Aggregate assets in India and outside India: – 2 billion US dollars. Turnover shall be more than 6 billion US dollars, including at least 1500 crores in India.
Further, Section 6 of the Act deals with the provisions of regulations of Combinations. It provides for a compulsory notice of details of proposed combination to the Commission along with prescribed fees within 30 days of execution of any document of acquisition or approval of the proposal of amalgamation or merger by the Board of Directors. The time period prescribed for the combination to take effect is 210 days after giving of notice to the
commission or the date on which any order has been passed by the commission with regard to that notice, whichever is earlier. However, exception has been provided in favour of public financial institution, foreign institutional investors, bank or venture capital fund in case of any covenant of loan agreement or an investment agreement.

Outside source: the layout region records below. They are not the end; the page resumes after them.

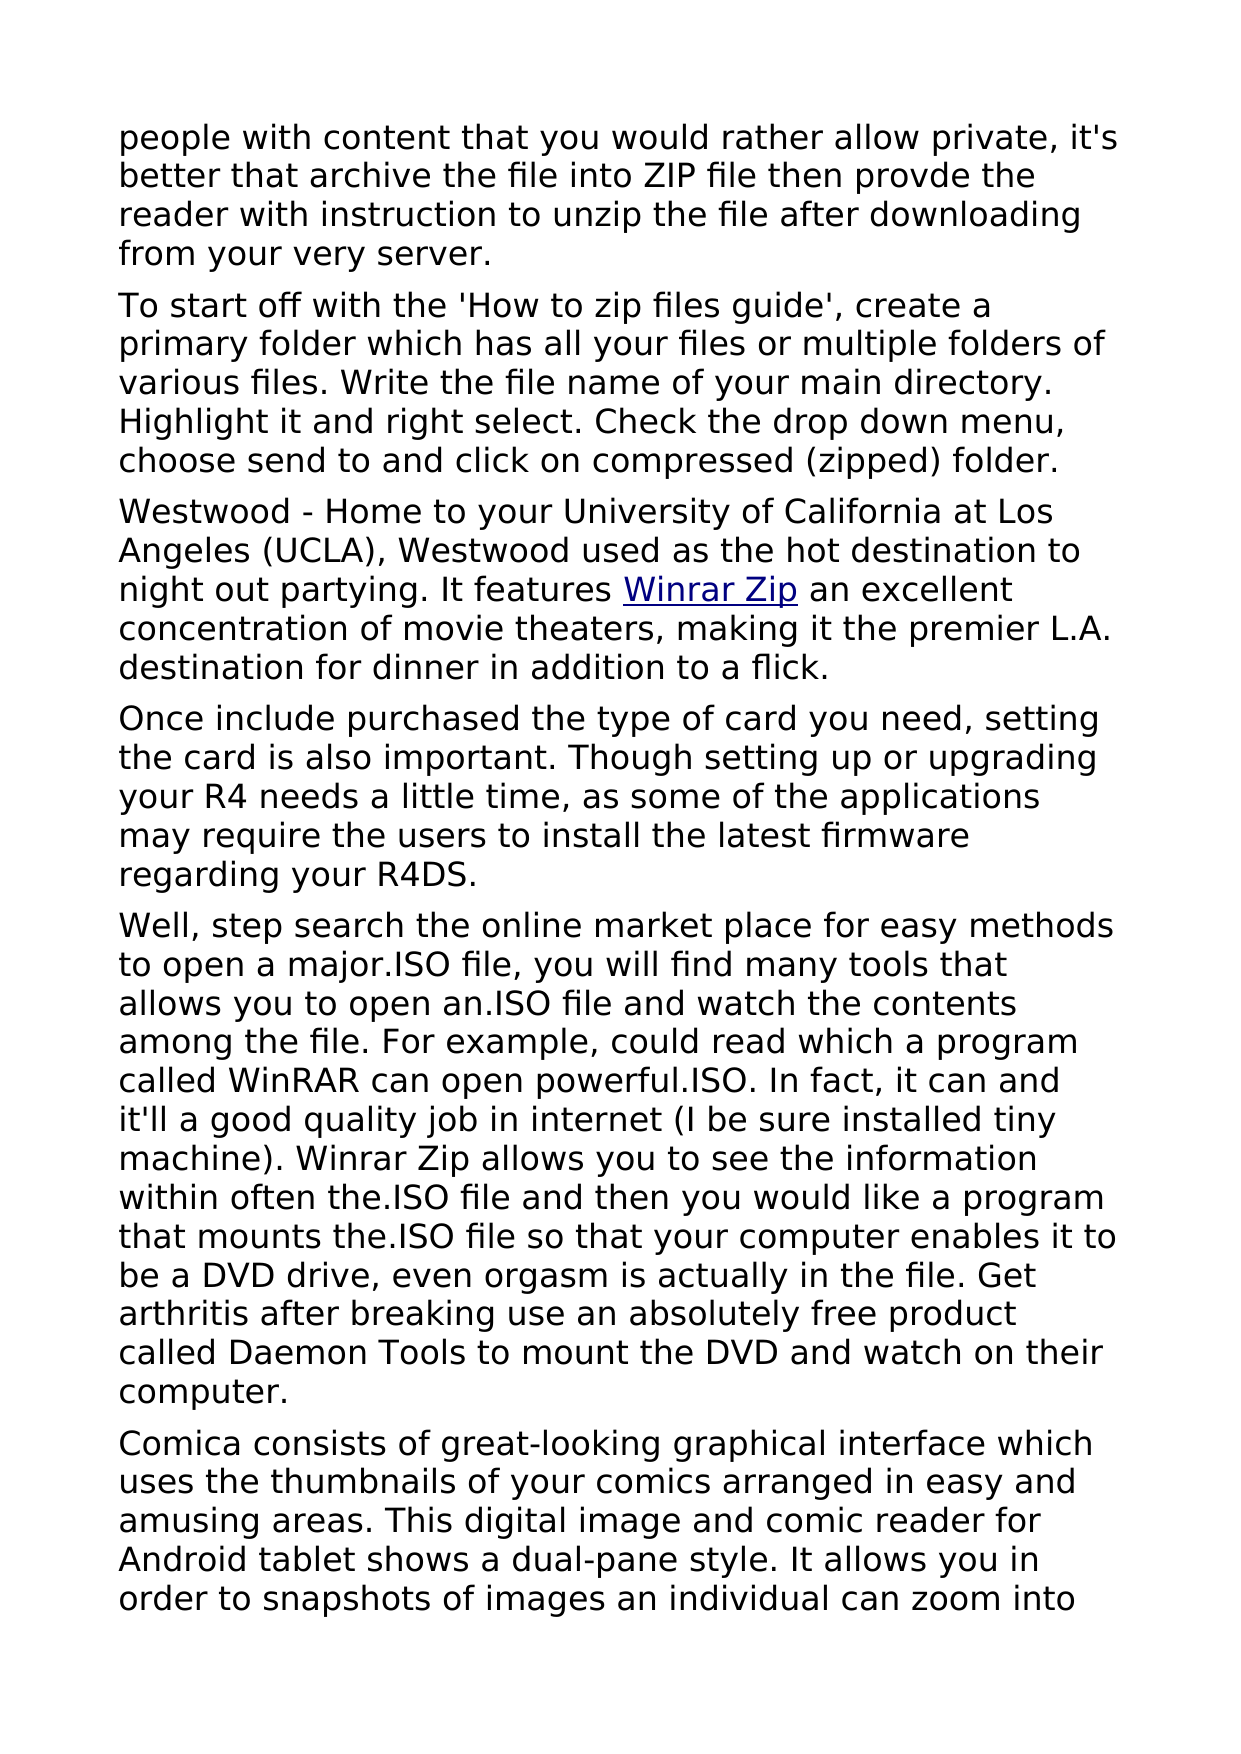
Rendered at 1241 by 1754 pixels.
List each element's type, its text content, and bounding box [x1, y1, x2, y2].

text Westwood - Home to your University of California at Los Angeles (UCLA), Westwood used as the hot destination to night out partying. It features Winrar Zip an excellent concentration of movie theaters, making it the premier L.A. destination for dinner in addition to a flick. [118, 493, 1122, 687]
text To start off with the 'How to zip files guide', create a primary folder which has all your files or multiple folders of various files. Write the file name of your main directory. Highlight it and right select. Check the drop down menu, choose send to and click on compressed (zipped) folder. [118, 286, 1122, 480]
text people with content that you would rather allow private, it's better that archive the file into ZIP file then provde the reader with instruction to unzip the file after downloading from your very server. [118, 118, 1122, 273]
text Well, step search the online market place for easy methods to open a major.ISO file, you will find many tools that allows you to open an.ISO file and watch the contents among the file. For example, could read which a program called WinRAR can open powerful.ISO. In fact, it can and it'll a good quality job in internet (I be sure installed tiny machine). Winrar Zip allows you to see the information within often the.ISO file and then you would like a program that mounts the.ISO file so that your computer enables it to be a DVD drive, even orgasm is actually in the file. Get arthritis after breaking use an absolutely free product called Daemon Tools to mount the DVD and watch on their computer. [118, 906, 1122, 1411]
text Comica consists of great-looking graphical interface which uses the thumbnails of your comics arranged in easy and amusing areas. This digital image and comic reader for Android tablet shows a dual-pane style. It allows you in order to snapshots of images an individual can zoom into [118, 1424, 1122, 1618]
text Once include purchased the type of card you need, setting the card is also important. Though setting up or upgrading your R4 needs a little time, as some of the applications may require the users to install the latest firmware regarding your R4DS. [118, 699, 1122, 894]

The Competition Act, 2002 is a measure taken by the government to balance the evolving and changing economic conditions and is aligned with the changing economic outlook of liberalization, privatization, and globalization. This shows the country’s willingness to move from regulated economy to free market economy but with sufficient checks and control measures. In addition to concentrating on the regulatory aspect, the Act has also adopted the principle of’ Competition Advocacy’ as a commission’s social duty to promote competition, raise awareness etc. But there are still some issues that require consideration from both the government and the Commission itself to make India’s Competition regime more successful. The downside of Indian Competition Law as a late entrant was that it embraced selected features of other countries Competition Laws. Increasing backlog of cases due to staff crunch is another concern that is needed to be dealt by the Government. Another area where the Commission needs to rethink is the role of the competition laws in the overlap between Intellectual Property Laws and competition laws. Such matters have to be taken up for serious consideration by the concerned authorities to achieve the desired objectives with which the Competition Act was enacted.